• Exercise material
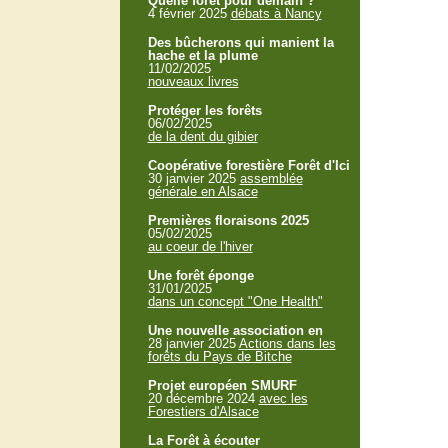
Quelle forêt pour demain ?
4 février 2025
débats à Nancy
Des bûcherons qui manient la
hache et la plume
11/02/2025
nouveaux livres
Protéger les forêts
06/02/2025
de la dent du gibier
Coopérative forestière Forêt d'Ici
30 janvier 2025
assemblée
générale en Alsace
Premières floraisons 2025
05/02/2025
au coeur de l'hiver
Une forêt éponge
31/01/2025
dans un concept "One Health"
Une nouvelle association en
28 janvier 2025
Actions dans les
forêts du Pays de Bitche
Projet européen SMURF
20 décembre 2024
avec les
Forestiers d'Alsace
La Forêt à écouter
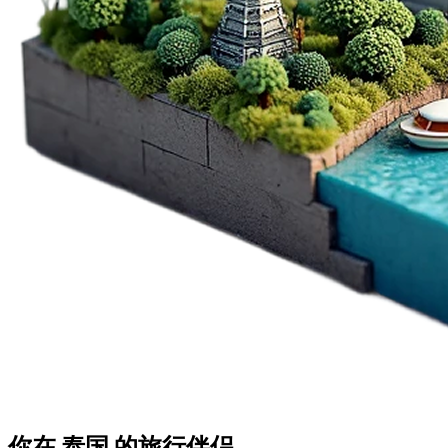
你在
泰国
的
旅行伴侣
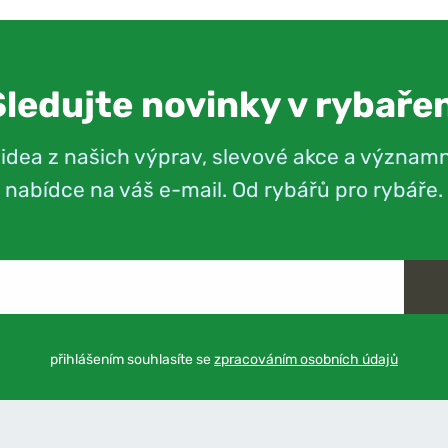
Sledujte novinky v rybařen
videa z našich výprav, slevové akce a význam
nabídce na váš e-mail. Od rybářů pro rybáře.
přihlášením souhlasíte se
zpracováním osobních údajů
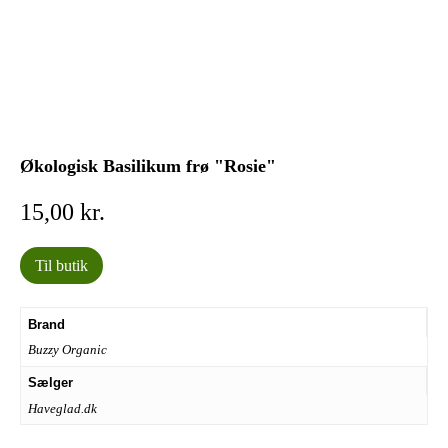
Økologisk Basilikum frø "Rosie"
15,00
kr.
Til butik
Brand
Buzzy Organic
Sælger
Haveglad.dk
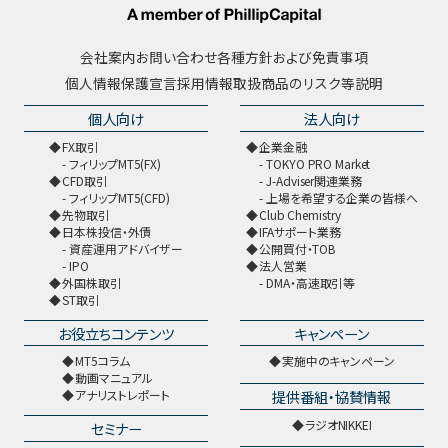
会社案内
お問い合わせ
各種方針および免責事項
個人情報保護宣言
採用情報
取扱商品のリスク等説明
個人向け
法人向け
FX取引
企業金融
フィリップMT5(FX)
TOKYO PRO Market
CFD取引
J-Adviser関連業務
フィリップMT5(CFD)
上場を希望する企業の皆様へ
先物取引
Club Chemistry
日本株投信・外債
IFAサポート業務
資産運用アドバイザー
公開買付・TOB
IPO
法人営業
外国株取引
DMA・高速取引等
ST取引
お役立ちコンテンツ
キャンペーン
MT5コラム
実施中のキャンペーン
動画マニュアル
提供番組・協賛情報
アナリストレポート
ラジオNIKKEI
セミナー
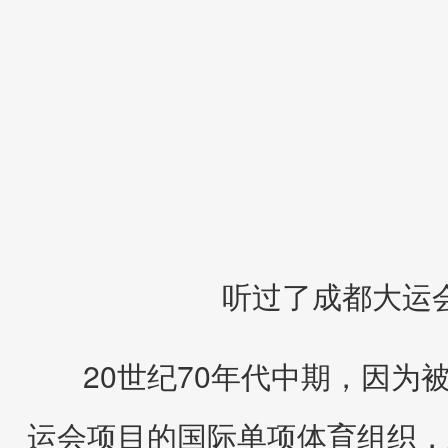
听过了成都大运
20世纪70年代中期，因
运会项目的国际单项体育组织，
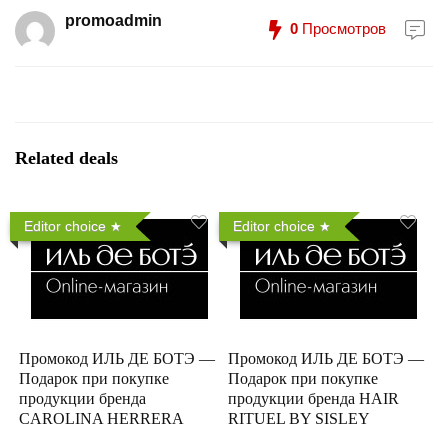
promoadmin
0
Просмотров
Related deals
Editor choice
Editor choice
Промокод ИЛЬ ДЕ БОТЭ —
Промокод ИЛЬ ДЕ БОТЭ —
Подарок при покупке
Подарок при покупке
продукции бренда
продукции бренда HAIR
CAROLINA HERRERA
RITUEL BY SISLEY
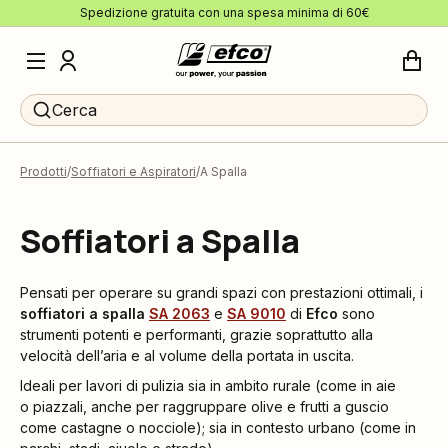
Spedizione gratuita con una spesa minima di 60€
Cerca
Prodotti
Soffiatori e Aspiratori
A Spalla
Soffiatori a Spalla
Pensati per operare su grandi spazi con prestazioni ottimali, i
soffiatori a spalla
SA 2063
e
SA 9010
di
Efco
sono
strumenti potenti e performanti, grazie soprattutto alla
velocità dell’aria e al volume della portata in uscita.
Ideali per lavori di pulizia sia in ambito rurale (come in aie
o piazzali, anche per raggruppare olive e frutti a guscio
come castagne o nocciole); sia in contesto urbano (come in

• Task requirements
The response should be the lines from the one containing "RITUEL BY SISLEY" through the final line of the records, reproduced exactly and with every picture left out.

• Exercise response
RITUEL BY SISLEY
Spedizione gratuita con una spesa minima di 60€
Cerca
Prodotti
Soffiatori e Aspiratori
A Spalla
Soffiatori a Spalla
Pensati per operare su grandi spazi con prestazioni ottimali, i
soffiatori a spalla
SA 2063
e
SA 9010
di
Efco
sono
strumenti potenti e performanti, grazie soprattutto alla
velocità dell’aria e al volume della portata in uscita.
Ideali per lavori di pulizia sia in ambito rurale (come in aie
o piazzali, anche per raggruppare olive e frutti a guscio
come castagne o nocciole); sia in contesto urbano (come in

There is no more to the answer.